Va rilevato, infatti, che l'apertura del nuovo termine è avvenuta su richiesta del ricorrente (richiesta fatta al fine di beneficiare in caso di condanna la riduzione di un terzo della pena inflitta) ed è quindi stata una precisa scelta dell'imputato quella di abdicare alla prossima decorrenza del termine di custodia -ammesso e non concesso che il Giudice procedente non avrebbe pronunciato sentenza prima della scadenza- per poter ottenere il detto beneficio (ed in questo devono dirsi infondate le lamentele difensive su una supposta, e comunque non dimostrata nella sua concreta sussistenza, disparità di trattamento con gli altri imputati processati col rito ordinario).
Deve inoltre essere sottolineato che la l.144/2000 cit. nel prevedere la riapertura della possibilità di richiedere il rito abbreviato anche nei procedimenti in corso, non ha inteso prevedere una speciale disciplina delle conseguenze della richiesta sulla durata della custodia degli imputati detenuti in via cautelare, in tal modo confermando quanto detto innanzi, ossia che la richiesta apre una fase del tutto nuova retta da un autonomo termine di custodia cautelare, e lasciando la tutela dell'interesse dell'imputato detenuto ad avere certezza sulla durata della propria custodia al termine massimo complessivo di cui al comma 4 dell'art. 303 c.p.p.
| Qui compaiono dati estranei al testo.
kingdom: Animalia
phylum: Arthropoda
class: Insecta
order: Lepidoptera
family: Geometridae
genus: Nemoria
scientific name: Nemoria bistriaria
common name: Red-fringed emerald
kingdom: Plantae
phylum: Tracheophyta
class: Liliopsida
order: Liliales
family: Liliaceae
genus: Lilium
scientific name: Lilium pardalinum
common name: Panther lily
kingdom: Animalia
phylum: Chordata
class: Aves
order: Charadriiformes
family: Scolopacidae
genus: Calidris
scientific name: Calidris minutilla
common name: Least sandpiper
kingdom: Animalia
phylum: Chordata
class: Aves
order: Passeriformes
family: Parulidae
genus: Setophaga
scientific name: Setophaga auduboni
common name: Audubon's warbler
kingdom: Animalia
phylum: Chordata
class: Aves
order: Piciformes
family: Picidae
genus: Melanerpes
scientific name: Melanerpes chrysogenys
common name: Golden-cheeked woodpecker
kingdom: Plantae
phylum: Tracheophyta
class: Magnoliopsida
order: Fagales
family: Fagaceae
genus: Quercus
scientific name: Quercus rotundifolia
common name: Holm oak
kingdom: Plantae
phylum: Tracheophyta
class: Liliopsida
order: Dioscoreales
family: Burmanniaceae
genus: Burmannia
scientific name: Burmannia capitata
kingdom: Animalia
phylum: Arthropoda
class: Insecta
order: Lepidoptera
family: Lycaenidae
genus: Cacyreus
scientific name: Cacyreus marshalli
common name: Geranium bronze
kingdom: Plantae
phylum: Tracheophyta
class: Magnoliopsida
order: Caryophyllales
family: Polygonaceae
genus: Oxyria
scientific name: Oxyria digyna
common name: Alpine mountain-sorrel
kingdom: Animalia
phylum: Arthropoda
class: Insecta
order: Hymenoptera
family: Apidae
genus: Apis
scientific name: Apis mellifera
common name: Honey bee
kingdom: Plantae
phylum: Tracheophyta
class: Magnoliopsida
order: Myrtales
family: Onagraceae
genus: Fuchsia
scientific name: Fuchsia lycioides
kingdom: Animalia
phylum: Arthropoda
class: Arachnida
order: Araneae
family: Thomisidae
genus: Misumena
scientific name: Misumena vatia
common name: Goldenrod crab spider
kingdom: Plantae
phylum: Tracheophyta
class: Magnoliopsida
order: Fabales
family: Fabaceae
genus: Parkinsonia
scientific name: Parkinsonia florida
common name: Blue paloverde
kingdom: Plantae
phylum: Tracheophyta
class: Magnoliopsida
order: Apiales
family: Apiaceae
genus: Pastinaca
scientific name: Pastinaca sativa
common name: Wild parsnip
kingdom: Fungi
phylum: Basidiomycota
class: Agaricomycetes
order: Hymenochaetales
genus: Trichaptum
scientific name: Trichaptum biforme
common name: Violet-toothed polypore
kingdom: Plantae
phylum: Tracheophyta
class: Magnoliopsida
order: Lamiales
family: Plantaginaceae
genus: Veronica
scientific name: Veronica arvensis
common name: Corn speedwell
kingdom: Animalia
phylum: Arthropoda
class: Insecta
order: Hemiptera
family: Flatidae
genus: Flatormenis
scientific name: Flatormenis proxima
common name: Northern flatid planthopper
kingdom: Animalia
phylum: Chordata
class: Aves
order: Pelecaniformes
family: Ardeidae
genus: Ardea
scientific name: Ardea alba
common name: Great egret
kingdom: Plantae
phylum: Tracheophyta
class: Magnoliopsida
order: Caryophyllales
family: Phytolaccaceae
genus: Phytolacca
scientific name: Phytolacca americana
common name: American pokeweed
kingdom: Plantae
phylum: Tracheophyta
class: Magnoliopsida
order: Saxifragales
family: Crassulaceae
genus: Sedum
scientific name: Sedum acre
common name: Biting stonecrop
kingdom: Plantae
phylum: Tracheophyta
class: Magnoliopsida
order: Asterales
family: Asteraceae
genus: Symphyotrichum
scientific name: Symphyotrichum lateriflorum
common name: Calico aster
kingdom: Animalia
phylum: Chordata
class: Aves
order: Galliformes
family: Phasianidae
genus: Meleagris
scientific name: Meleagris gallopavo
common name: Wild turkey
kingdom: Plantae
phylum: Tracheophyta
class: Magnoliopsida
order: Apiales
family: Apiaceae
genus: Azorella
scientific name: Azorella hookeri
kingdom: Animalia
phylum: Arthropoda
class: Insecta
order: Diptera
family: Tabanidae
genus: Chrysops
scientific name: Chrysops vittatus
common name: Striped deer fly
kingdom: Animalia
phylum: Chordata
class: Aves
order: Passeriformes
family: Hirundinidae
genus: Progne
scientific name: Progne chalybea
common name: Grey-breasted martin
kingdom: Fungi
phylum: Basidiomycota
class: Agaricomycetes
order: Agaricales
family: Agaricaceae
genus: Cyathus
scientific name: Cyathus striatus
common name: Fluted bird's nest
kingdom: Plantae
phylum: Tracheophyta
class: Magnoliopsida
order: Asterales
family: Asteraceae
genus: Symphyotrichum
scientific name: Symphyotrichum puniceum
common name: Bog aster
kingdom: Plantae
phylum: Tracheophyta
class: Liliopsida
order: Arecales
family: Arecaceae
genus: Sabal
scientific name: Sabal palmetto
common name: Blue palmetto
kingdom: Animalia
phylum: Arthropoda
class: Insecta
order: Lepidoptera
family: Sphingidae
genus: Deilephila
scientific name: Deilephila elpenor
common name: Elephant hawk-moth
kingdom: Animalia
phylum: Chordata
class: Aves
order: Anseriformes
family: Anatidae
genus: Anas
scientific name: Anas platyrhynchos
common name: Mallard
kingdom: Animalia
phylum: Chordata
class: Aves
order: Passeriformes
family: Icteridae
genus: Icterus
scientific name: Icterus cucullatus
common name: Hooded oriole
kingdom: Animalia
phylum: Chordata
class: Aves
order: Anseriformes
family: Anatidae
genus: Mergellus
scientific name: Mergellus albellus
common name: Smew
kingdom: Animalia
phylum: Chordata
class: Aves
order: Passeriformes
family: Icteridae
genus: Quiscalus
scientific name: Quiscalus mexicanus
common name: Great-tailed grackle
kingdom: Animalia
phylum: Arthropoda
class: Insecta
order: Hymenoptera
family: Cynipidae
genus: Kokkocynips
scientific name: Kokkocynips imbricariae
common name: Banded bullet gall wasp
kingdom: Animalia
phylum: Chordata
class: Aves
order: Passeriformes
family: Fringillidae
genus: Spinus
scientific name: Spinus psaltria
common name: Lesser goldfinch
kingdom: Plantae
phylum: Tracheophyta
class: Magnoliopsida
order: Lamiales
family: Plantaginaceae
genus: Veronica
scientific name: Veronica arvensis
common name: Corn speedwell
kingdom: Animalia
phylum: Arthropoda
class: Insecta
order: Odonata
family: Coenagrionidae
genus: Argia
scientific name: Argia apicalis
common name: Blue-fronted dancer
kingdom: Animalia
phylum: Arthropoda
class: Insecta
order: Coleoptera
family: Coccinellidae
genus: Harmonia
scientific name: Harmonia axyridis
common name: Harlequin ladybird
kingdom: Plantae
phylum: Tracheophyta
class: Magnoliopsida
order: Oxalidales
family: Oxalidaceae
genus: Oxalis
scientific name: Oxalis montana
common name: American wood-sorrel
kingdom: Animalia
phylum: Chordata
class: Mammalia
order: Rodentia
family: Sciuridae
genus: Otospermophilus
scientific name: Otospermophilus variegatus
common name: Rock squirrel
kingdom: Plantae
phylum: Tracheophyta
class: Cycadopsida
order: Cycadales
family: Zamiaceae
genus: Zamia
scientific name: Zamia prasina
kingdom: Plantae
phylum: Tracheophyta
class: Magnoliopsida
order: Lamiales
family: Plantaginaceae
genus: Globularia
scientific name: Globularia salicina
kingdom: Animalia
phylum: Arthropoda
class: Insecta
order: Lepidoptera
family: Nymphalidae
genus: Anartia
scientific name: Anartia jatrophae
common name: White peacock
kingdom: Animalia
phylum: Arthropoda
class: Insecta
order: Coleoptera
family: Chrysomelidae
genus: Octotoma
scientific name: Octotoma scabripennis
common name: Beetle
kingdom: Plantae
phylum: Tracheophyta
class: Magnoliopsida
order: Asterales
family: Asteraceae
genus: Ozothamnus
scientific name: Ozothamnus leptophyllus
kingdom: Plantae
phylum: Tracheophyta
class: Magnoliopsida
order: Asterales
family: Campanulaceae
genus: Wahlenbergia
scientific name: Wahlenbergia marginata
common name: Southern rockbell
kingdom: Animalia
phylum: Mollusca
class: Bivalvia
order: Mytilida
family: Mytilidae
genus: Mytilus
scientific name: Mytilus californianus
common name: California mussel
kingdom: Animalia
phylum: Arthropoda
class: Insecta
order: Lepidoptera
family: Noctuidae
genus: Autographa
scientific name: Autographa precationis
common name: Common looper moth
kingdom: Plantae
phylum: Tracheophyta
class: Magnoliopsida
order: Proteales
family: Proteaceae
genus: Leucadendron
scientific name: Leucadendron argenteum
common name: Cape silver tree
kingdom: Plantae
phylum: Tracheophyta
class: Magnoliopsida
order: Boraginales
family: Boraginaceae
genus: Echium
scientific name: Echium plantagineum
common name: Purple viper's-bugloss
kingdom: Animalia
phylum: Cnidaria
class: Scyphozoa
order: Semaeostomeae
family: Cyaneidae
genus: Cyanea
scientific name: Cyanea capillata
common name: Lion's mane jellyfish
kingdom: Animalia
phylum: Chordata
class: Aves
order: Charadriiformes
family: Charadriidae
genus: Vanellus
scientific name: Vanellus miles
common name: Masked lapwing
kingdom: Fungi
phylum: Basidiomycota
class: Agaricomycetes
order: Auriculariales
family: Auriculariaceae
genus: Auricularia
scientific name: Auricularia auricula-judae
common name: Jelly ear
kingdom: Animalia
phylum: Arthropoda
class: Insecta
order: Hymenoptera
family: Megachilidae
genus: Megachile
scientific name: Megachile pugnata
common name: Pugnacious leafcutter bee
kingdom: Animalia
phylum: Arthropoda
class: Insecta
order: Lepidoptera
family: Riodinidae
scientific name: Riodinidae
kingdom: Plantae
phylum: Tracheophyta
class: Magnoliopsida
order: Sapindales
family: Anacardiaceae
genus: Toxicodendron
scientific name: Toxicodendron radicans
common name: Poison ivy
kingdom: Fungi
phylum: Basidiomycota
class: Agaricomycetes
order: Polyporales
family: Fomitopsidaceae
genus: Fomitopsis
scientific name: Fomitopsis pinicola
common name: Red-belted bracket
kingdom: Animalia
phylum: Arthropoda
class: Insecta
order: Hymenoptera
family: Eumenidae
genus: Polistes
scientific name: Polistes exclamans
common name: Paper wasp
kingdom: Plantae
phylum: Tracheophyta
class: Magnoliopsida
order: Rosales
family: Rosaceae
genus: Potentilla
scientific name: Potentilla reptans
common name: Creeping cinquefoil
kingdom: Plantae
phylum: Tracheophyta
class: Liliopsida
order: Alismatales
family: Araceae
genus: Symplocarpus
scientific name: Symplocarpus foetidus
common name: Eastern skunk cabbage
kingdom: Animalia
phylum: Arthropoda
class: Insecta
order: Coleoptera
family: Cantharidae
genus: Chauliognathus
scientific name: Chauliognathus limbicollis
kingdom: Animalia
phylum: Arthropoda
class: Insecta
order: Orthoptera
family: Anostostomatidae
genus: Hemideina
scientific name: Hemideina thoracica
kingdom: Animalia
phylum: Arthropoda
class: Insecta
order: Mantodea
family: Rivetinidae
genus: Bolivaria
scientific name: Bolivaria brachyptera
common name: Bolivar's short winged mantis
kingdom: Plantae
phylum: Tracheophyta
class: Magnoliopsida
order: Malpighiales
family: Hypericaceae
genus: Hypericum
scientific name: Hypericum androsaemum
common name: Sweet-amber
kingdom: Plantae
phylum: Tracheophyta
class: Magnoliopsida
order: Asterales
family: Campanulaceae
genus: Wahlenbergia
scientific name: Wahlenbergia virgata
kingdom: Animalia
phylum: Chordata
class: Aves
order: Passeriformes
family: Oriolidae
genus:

Al rigetto del gravame segue per legge la condanna alle spese del procedimento.
p.q.m.
rigetta l'appello proposto.
Condanna l'istante al pagamento delle spese del presente procedimento incidentale.
Si comunichi il presente provvedimento al Direttore del Carcere ex art. 94 disp.att.
c.p.p.
Manda la cancelleria per le comunicazioni e notifiche di rito.